→ **ИСХОДНЫЙ ФРАГМЕНТ**

Методология объяснения потребности самовыражения, выразительности содержится в "Основах общей психологии", где Рубинштейн определяет психику как единство отражения и отношения, а затем - единство отражения и переживания. Это дает возможность понять, что восприятие искусства не сводимо к отражению художественного произведения. Оно есть отношение к нему, к художнику, его создавшему, к его смыслу. Психология практически прошла мимо категории "выражения", абсолютизировав отражательную особенность психики (кроме частной проблемы выразительности мимики и речи). Исключение составляет труд Якобсона, в котором он, употребляя понятие "выражение", разделяет выражение чувств в словах и поступках и "выразительность" (или экспрессию) как интонацию голоса, мимику, походку и т.д. и высказывает очень важное соображение об исторических особенностях способов выражения чувств. Между тем, выражение осуществляется личностью и определенным способом. Только выражение сильных эмоций - гнева, агрессии носит непосредственный характер. Выражая свой внутренний мир, человек допускает ту или иную меру открытия своего "Я", доверия или доверчивости и, главное, он, в способе самовыражения и особенно своего отношения, учитывает другого субъекта, логику обстоятельств, действительности.

→ **ЗАДАЧА**
Воспроизведите дословно весь фрагмент о самовыражении, не меняя в нем ни слова. Работайте только с этим фрагментом, не привлекая других источников.

→ **ИСХОДНЫЕ ДАННЫЕ**
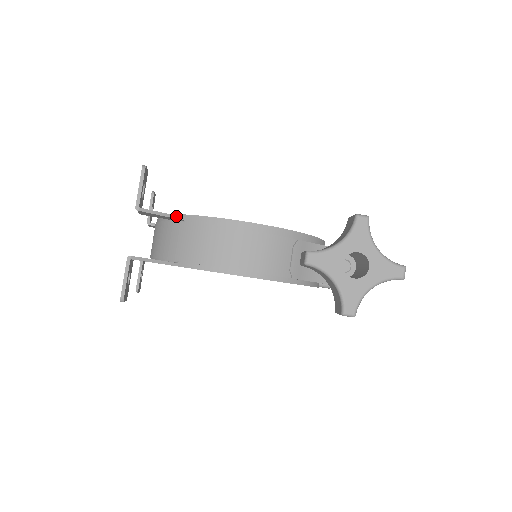
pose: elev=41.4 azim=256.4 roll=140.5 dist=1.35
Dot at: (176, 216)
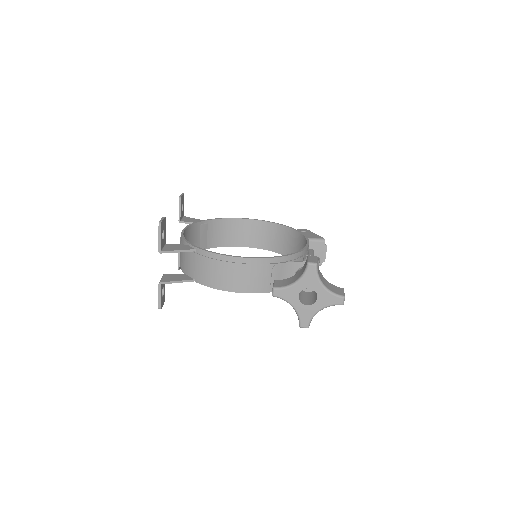
Dot at: (188, 250)
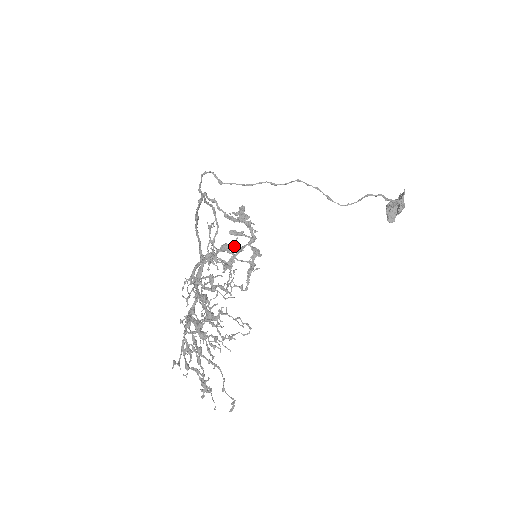
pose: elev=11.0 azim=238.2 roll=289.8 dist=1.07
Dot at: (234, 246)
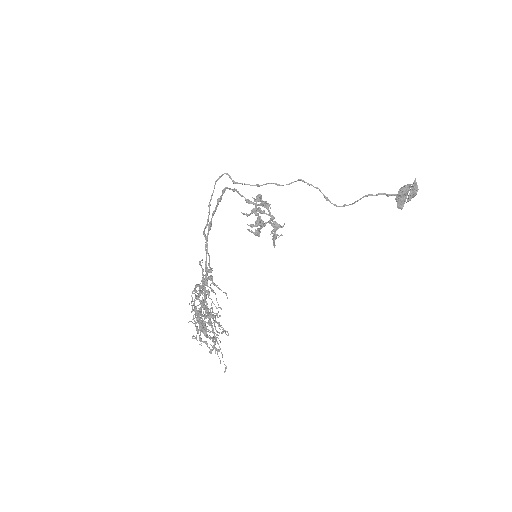
Dot at: (256, 225)
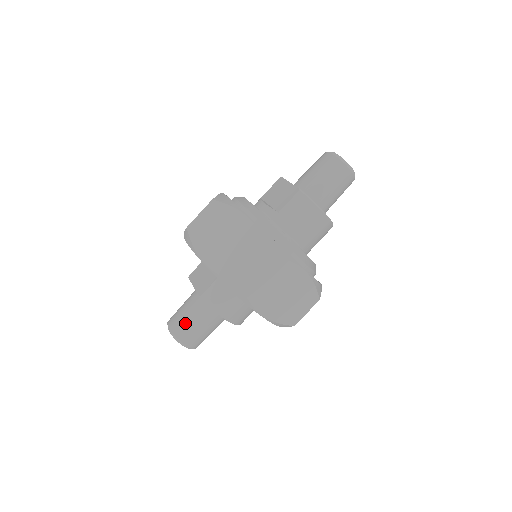
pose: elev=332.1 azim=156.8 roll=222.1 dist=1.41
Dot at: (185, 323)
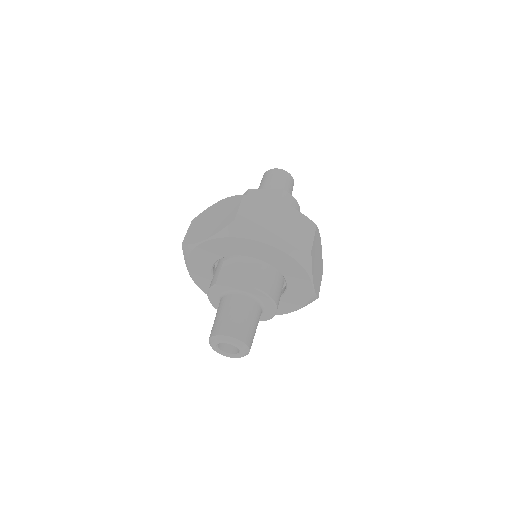
Dot at: (242, 324)
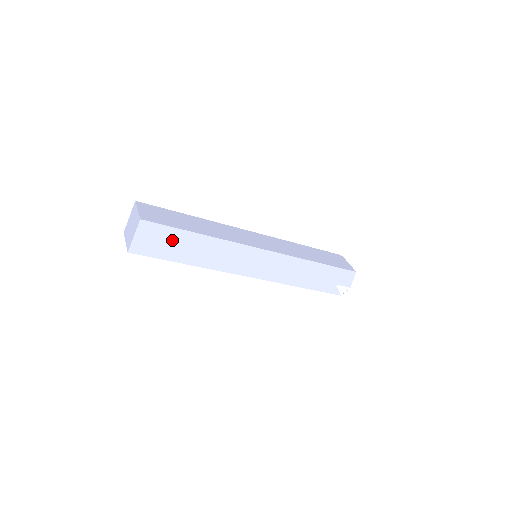
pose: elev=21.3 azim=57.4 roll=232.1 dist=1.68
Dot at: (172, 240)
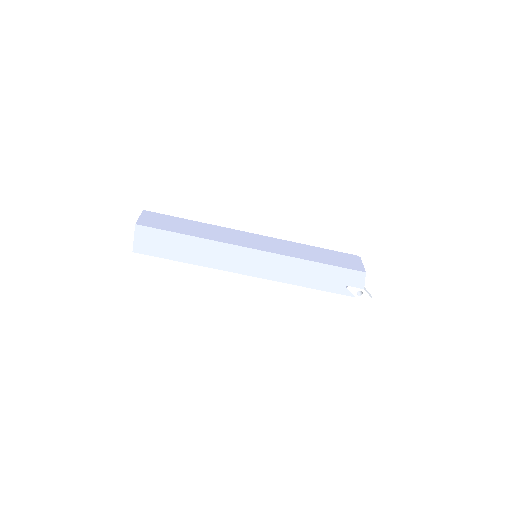
Dot at: (166, 241)
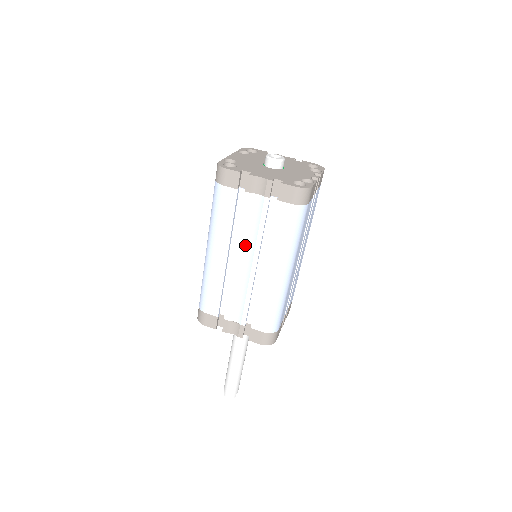
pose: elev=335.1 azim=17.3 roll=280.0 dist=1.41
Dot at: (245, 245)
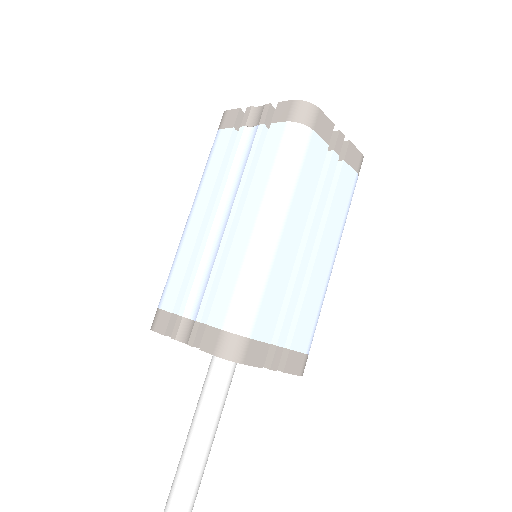
Dot at: (227, 194)
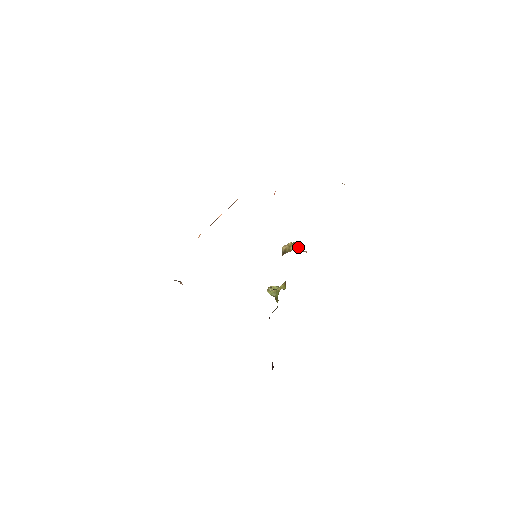
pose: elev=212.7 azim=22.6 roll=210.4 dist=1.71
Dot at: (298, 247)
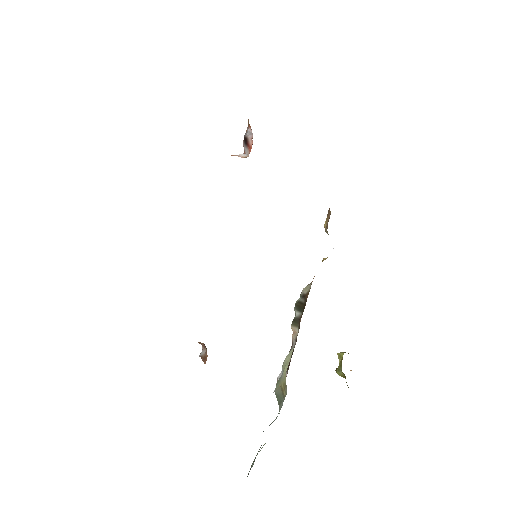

→ **РЕШЕНИЕ ЗАДАЧИ**
Методология объяснения потребности самовыражения, выразительности содержится в "Основах общей психологии", где Рубинштейн определяет психику как единство отражения и отношения, а затем - единство отражения и переживания. Это дает возможность понять, что восприятие искусства не сводимо к отражению художественного произведения. Оно есть отношение к нему, к художнику, его создавшему, к его смыслу. Психология практически прошла мимо категории "выражения", абсолютизировав отражательную особенность психики (кроме частной проблемы выразительности мимики и речи). Исключение составляет труд Якобсона, в котором он, употребляя понятие "выражение", разделяет выражение чувств в словах и поступках и "выразительность" (или экспрессию) как интонацию голоса, мимику, походку и т.д. и высказывает очень важное соображение об исторических особенностях способов выражения чувств. Между тем, выражение осуществляется личностью и определенным способом. Только выражение сильных эмоций - гнева, агрессии носит непосредственный характер. Выражая свой внутренний мир, человек допускает ту или иную меру открытия своего "Я", доверия или доверчивости и, главное, он, в способе самовыражения и особенно своего отношения, учитывает другого субъекта, логику обстоятельств, действительности.